Réalisateurs, producteurs et distributeurs russes et d’Europe centrale n’ont de cesse de pointer le laxisme des autorités, voire leur corruption pour en être arrivé là.

Mais c’est en Chine que « le drapeau noir flotte sur la marmite ». La piraterie composerait 95% du marché du DVD dans la République communiste et coûterait 178 millions de dollars par an aux majors hollywoodiennes, selon Le Film français, citant des chiffres de la Motion Pictures Association of America (MPAA). Magasins en sous sol, salles de vente dissimulées dans les échoppes, sont le théâtre d’un trafic qui n’est pas sans rappeler celui de l’opium du temps de Thomas de Quincey. On ne change pas des traditions qui ont fait leur preuve.

Les distributeurs sont toutefois parfois complices. Ainsi, des accords tacites se sont faits jour entre réseaux légaux et illégaux. Les premiers compensent ainsi un manque à gagner résultant des problèmes de diffusion que connaissent les films dans une Chine qui ne possède que 2000 salles de cinéma pour un si grand territoire. Un problème que rencontre également la Russie où certains États n’ont plus de salles salubres ou sécurisées et ou le prix du ticket de cinéma atteint des sommets.

C’est toutefois aux Etats-Unis que Hollywood perd le plus d’argent en raison du piratage. La MPAA a estimé à 3,5 milliards de dollars par an les pertes de l’industrie cinématographique étasunienne sur son territoire et considère cette pratique comme « le » fléau à combattre.
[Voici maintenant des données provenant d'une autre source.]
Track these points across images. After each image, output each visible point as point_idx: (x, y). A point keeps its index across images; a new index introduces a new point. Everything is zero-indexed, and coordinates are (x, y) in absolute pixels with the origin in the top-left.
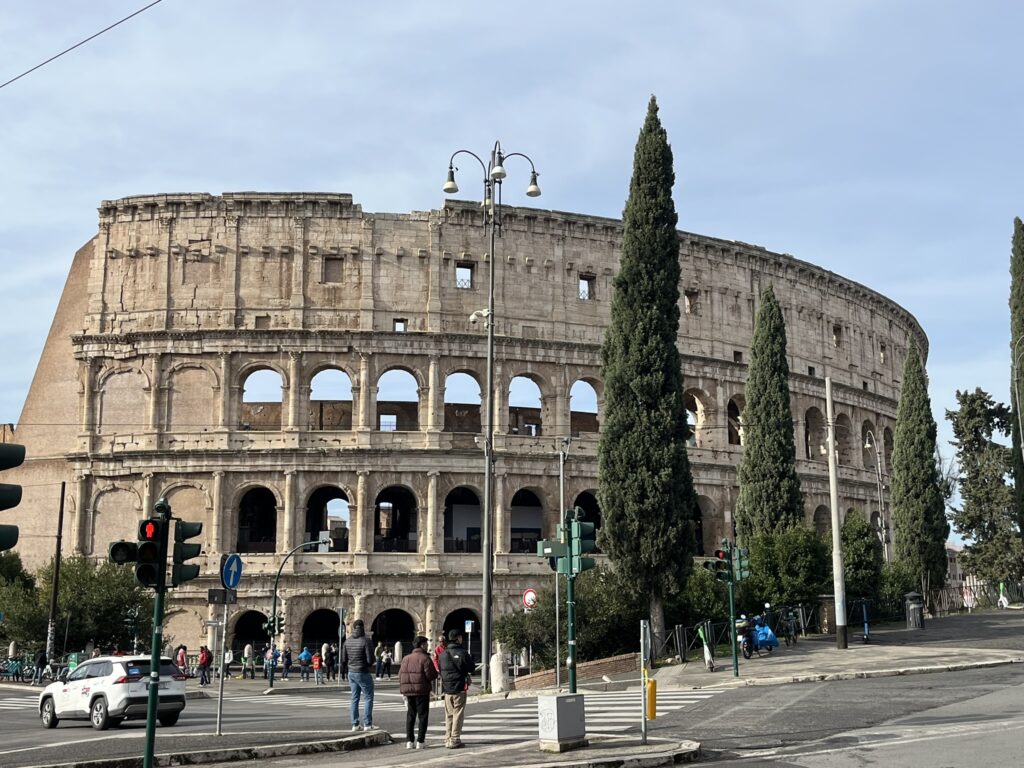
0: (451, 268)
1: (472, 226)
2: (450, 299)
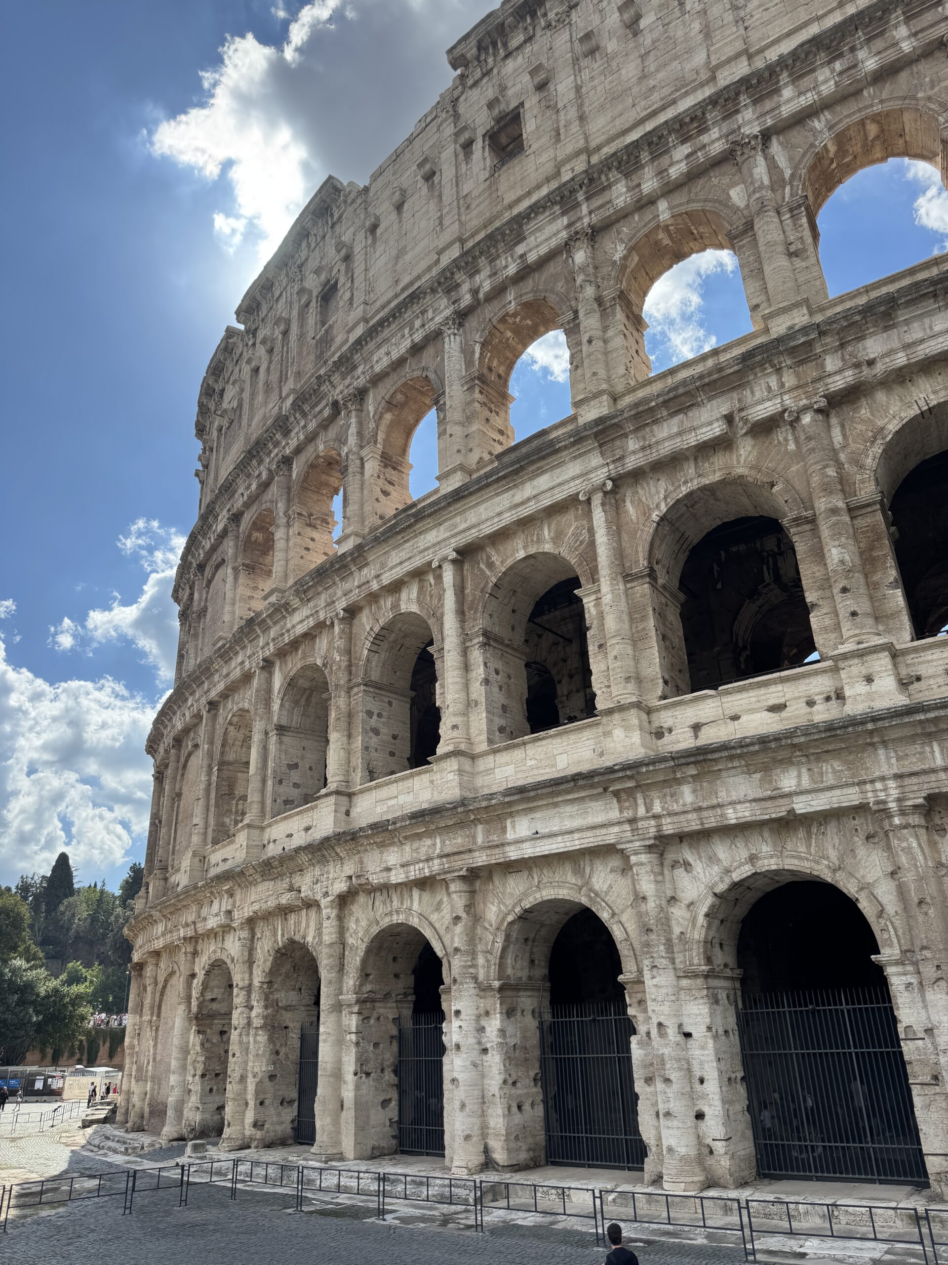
0: (477, 153)
2: (478, 205)
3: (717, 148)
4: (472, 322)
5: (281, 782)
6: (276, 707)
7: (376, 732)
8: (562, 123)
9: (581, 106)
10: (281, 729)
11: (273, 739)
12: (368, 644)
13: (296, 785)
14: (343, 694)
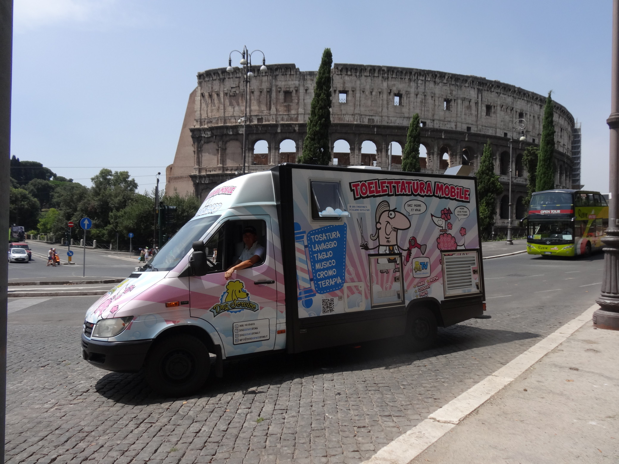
0: (337, 94)
1: (347, 75)
2: (336, 108)
3: (380, 133)
4: (333, 134)
8: (356, 104)
9: (360, 102)
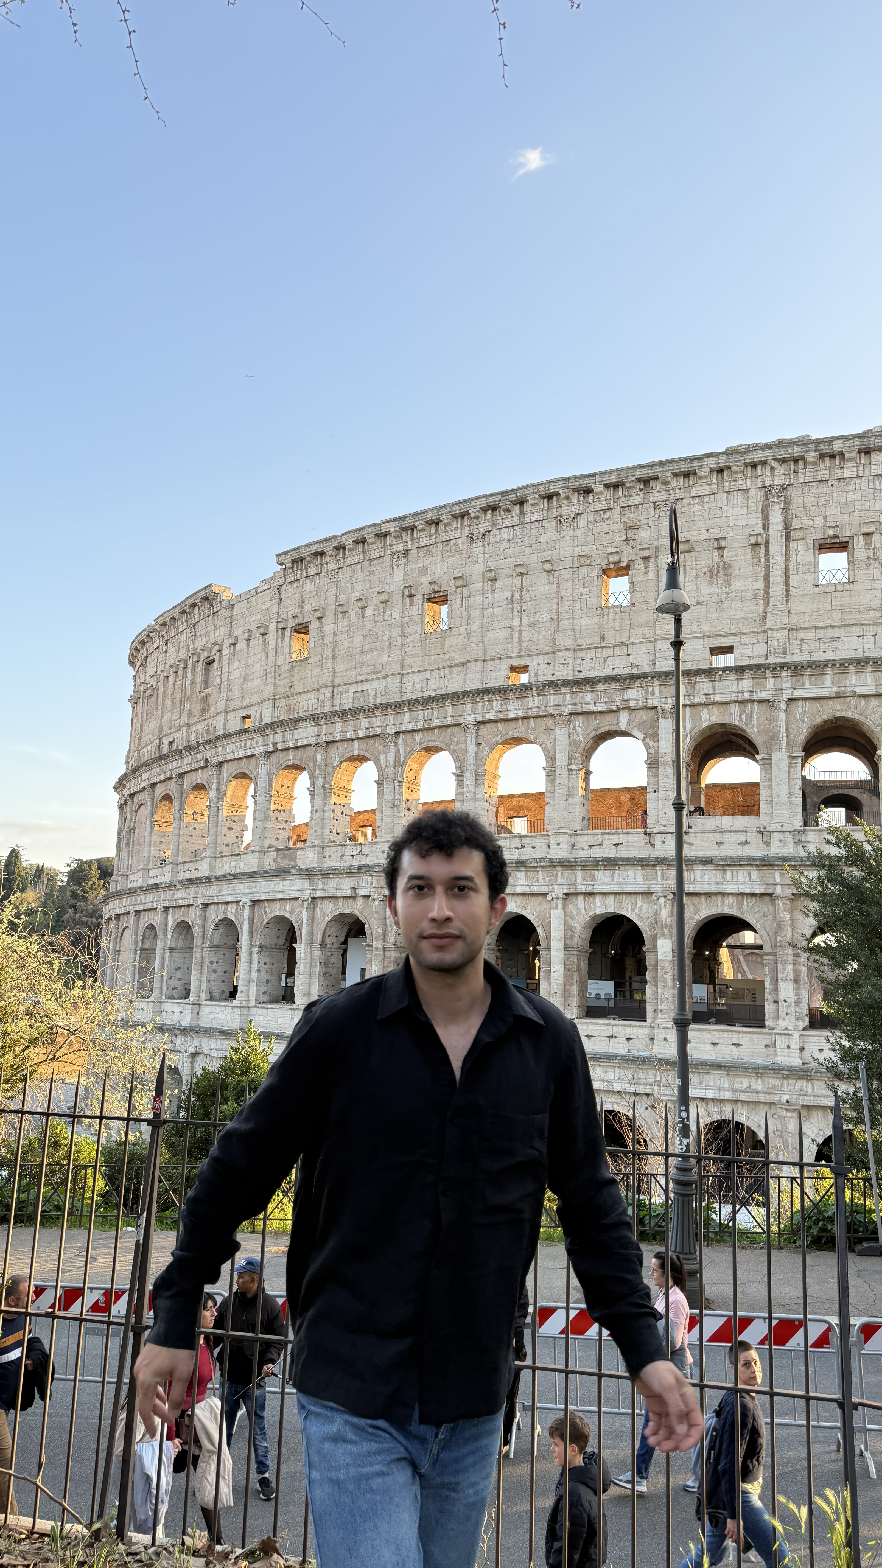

La délation est encouragée avec la mise en place d’un service téléphonique gratuit pour signaler tout contrevenant, récompense à la clé. Lors des projections de presse, des caméras infrarouges  surveillent les spectateurs, afin de détecter les screeners qui auraient percé les barrages filtrants à l’entrée. La piraterie est statuée comme crime aux Etats-Unis, que le support soit une cassette VHS, un DVD ou un fichier informatique. L’envoi de copies numériques aux votants des Oscars s’est considérablement réduit. Mais pour le président de 20th  Century Fox, « Nous travaillerons sur ce problème jusqu’à la fin de nos carrières ». A suivre.